- Passage to read:
━━━━━━━━

From: Stoiko Ivanov <s.ivanov@proxmox.com>
To: pmg-devel@lists.proxmox.com
Subject: [pmg-devel] [PATCH pmg-api 3/5] fix #2541 ruledb: encode relevant values as utf-8 in database
Date: Wed, 9 Nov 2022 19:27:26 +0100 [thread overview]
Message-ID: <20221109182728.629576-4-s.ivanov@proxmox.com> (raw)
In-Reply-To: <20221109182728.629576-1-s.ivanov@proxmox.com>
This patch adds support for storing rule names, comments(info), and
most relevant values (e.g. the header content to match) in utf-8 in
the database.
backwards-compatibility should not be an issue:
* following the argumentation from commit
43f8112f0bb424f99057106d57d32276d7d422a6 in pve-storage
* we only need to consider that the valid multibyte utf-8 characters
do not really yield sensible combinations of single-byte characters
(starting with a byte > 127 - e.g. "£")
the database is created with SQL_ASCII encoding - which behaves by
interpreting bytes <= 127 as ascii and those > 127 are not interpreted
(see [0], which just means that we have to explicitly en-/decode upon
storing/reading from there)

━━━━━━━━

- Rows:
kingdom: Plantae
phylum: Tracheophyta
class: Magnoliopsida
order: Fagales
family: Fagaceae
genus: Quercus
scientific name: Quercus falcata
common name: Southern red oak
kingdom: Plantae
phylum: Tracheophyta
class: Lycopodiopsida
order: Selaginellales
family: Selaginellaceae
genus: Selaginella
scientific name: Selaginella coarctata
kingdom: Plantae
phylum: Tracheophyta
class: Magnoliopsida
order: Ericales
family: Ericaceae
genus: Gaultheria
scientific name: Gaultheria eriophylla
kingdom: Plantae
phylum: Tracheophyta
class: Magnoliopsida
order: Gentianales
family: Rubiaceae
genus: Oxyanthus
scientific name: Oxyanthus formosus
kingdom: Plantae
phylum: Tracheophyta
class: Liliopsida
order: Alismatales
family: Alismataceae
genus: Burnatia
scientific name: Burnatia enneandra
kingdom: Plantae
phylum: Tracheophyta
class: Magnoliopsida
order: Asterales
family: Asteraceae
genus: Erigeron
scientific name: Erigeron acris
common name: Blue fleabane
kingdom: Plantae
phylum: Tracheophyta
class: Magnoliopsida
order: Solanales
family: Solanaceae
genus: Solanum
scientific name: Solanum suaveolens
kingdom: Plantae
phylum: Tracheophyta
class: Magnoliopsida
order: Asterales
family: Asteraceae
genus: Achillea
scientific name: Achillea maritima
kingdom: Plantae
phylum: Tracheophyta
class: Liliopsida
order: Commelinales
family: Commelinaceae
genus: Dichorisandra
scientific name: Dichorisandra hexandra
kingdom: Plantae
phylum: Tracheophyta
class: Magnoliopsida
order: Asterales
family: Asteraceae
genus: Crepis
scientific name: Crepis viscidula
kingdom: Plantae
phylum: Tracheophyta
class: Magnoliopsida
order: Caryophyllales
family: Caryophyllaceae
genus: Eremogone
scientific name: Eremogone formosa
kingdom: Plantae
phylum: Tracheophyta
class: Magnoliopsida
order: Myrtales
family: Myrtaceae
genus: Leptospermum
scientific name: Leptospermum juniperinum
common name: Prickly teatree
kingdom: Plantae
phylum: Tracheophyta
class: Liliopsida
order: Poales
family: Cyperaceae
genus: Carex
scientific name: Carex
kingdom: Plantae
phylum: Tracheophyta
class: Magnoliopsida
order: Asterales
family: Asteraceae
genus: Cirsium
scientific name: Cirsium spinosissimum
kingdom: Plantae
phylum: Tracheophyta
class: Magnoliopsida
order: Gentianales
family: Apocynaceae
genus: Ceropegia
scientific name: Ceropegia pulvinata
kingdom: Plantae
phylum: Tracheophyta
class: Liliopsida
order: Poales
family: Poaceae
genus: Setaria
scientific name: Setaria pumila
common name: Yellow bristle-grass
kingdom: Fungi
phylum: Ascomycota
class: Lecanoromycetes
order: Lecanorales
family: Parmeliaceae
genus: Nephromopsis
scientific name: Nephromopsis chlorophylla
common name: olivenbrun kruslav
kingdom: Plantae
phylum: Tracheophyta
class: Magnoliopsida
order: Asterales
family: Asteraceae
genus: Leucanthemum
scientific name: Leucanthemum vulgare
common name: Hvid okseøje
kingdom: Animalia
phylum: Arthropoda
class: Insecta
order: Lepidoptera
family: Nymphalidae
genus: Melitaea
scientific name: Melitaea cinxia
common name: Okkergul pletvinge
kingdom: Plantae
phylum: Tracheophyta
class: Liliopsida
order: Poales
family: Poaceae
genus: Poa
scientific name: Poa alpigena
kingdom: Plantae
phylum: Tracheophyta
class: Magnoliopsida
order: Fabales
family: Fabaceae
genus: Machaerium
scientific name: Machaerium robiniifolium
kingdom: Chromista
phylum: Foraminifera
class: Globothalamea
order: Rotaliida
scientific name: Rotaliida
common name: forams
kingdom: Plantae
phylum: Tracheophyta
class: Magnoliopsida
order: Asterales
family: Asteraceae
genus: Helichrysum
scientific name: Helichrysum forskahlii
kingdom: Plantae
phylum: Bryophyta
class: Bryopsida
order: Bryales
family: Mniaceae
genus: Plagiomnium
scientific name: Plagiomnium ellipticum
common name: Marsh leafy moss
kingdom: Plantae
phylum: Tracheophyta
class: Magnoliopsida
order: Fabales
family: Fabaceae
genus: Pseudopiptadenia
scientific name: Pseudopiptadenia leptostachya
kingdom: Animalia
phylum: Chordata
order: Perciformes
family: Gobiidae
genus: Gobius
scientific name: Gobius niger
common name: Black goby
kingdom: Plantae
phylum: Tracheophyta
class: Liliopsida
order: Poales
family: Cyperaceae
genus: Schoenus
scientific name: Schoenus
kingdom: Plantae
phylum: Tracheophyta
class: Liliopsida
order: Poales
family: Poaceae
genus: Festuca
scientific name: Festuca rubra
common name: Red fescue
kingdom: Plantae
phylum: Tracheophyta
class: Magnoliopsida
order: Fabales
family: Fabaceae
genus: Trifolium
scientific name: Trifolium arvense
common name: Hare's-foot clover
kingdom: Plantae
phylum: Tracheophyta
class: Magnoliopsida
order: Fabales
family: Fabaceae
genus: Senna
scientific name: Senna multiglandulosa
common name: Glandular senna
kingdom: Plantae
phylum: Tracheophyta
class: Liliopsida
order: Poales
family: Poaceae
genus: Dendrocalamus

━━━━━━━━

- Required task A: Reproduce everything in the UTF-8 patch email from "In-Reply-To: <20221109182728.629576-1-s.ivanov@proxmox.com>" down to "the database.".
- Required task B: Continue the UTF-8 patch email from the point at which it stops.
The records were drawn from a separate source.

- Task output A:
In-Reply-To: <20221109182728.629576-1-s.ivanov@proxmox.com>
This patch adds support for storing rule names, comments(info), and
most relevant values (e.g. the header content to match) in utf-8 in
the database.

- Task output B:
This patch currently omits most Who objects:
* for email/domain we'd still need to consider how to store them
(puny-code for the domain part, or everything as UTF-8) and it would
need changes to the API-types.
* the LDAP objects currently would not work too well, since our LDAPCache
is not UTF-8 safe - and fixing warants its own patch-series
* WhoRegex should work and be able to handle many use-cases
The ContentType values should also contain only ascii characters per
RFC6838 [1] and RFC2045 [2].
[0] https://www.postgresql.org/docs/13/multibyte.html
[1] https://datatracker.ietf.org/doc/html/rfc6838#section-4.2
[2] https://datatracker.ietf.org/doc/html/rfc2045#section-5.1
Signed-off-by: Stoiko Ivanov <s.ivanov@proxmox.com>
---
src/PMG/RuleDB.pm | 23 ++++++++++++++++-------
src/PMG/RuleDB/Accept.pm | 2 +-
src/PMG/RuleDB/BCC.pm | 2 +-
src/PMG/RuleDB/Block.pm | 2 +-
src/PMG/RuleDB/Disclaimer.pm | 2 +-
src/PMG/RuleDB/Group.pm | 4 ++--
src/PMG/RuleDB/MatchField.pm | 6 +++++-
src/PMG/RuleDB/MatchFilename.pm | 5 ++++-
src/PMG/RuleDB/ModField.pm | 6 ++++--
src/PMG/RuleDB/Notify.pm | 2 +-
src/PMG/RuleDB/Quarantine.pm | 3 ++-
src/PMG/RuleDB/Remove.pm | 12 +++++++-----
src/PMG/RuleDB/Rule.pm | 2 +-
src/PMG/RuleDB/WhoRegex.pm | 5 ++++-
src/PMG/Utils.pm | 5 +++++
15 files changed, 55 insertions(+), 26 deletions(-)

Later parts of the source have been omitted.